**The problem:** How many lines of the material below contain the word "reading"? Reply with the number alone.
╭─ Data extracts
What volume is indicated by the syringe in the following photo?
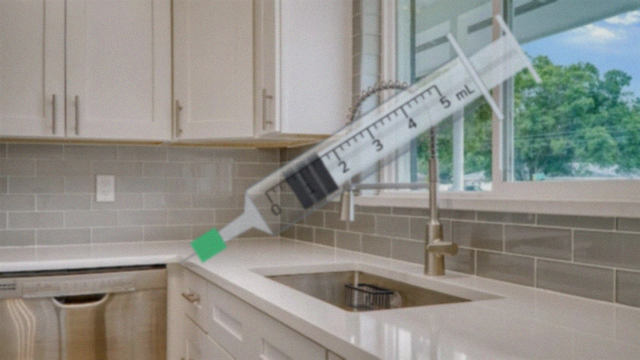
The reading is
╰─
╭─ Data extracts
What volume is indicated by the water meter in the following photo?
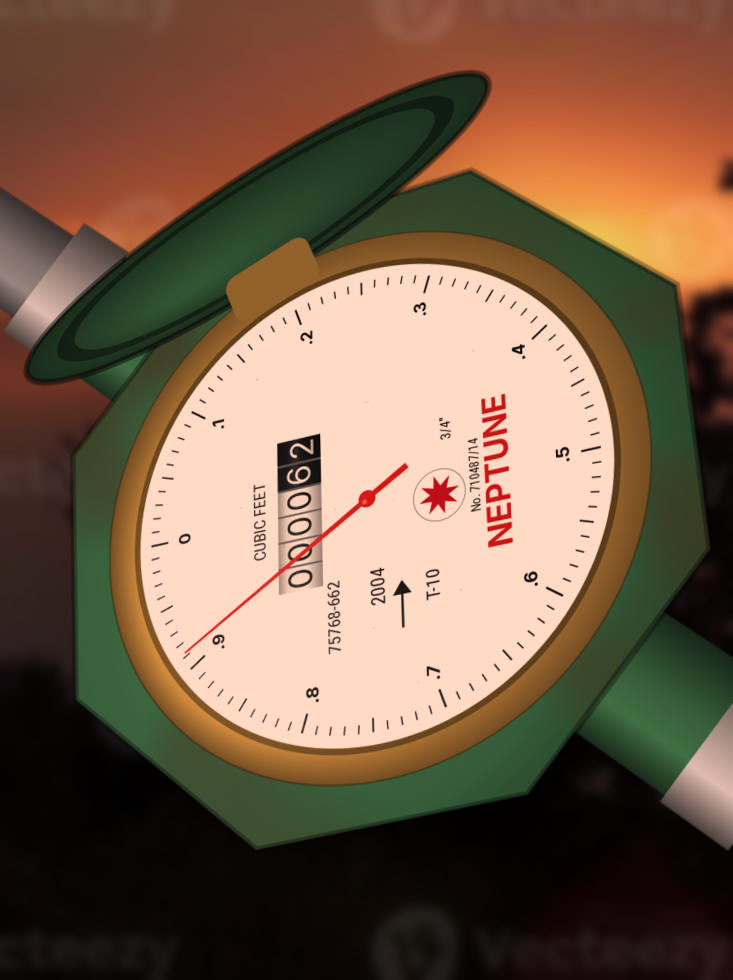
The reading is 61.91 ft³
╰─
╭─ Data extracts
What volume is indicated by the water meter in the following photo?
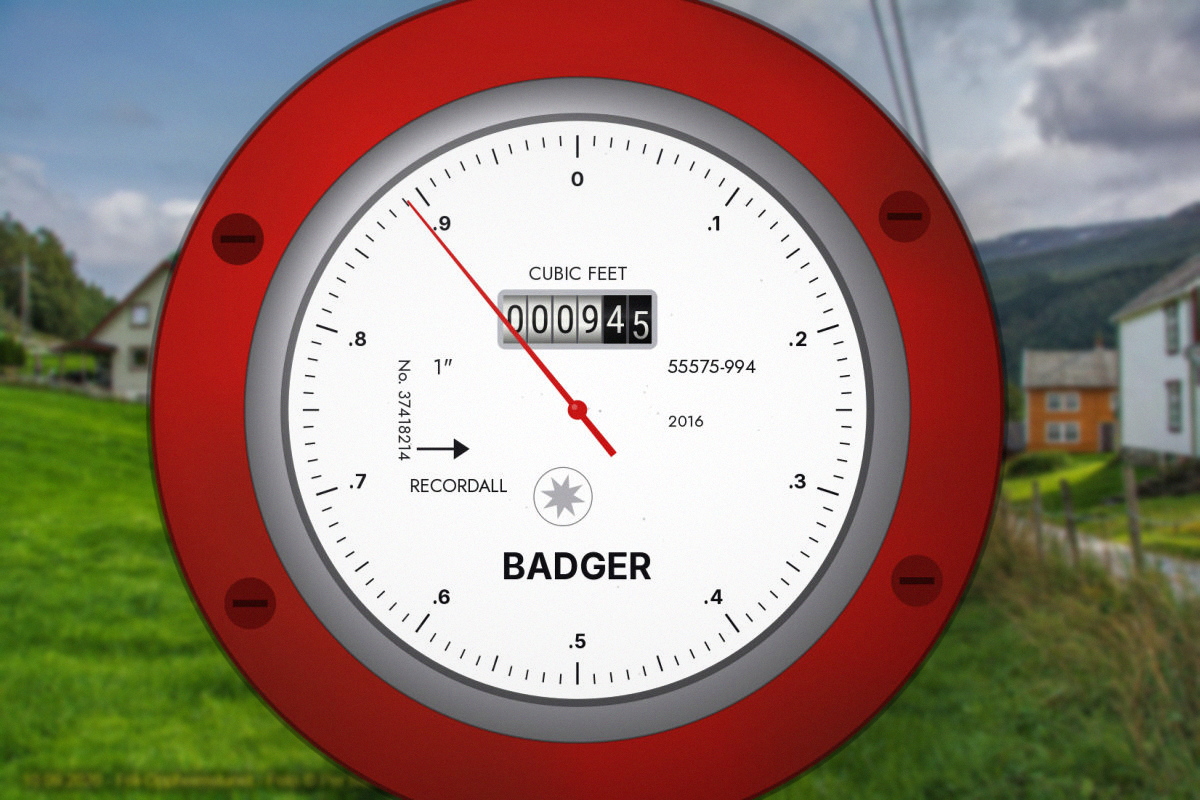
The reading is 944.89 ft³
╰─
**Task output:** 3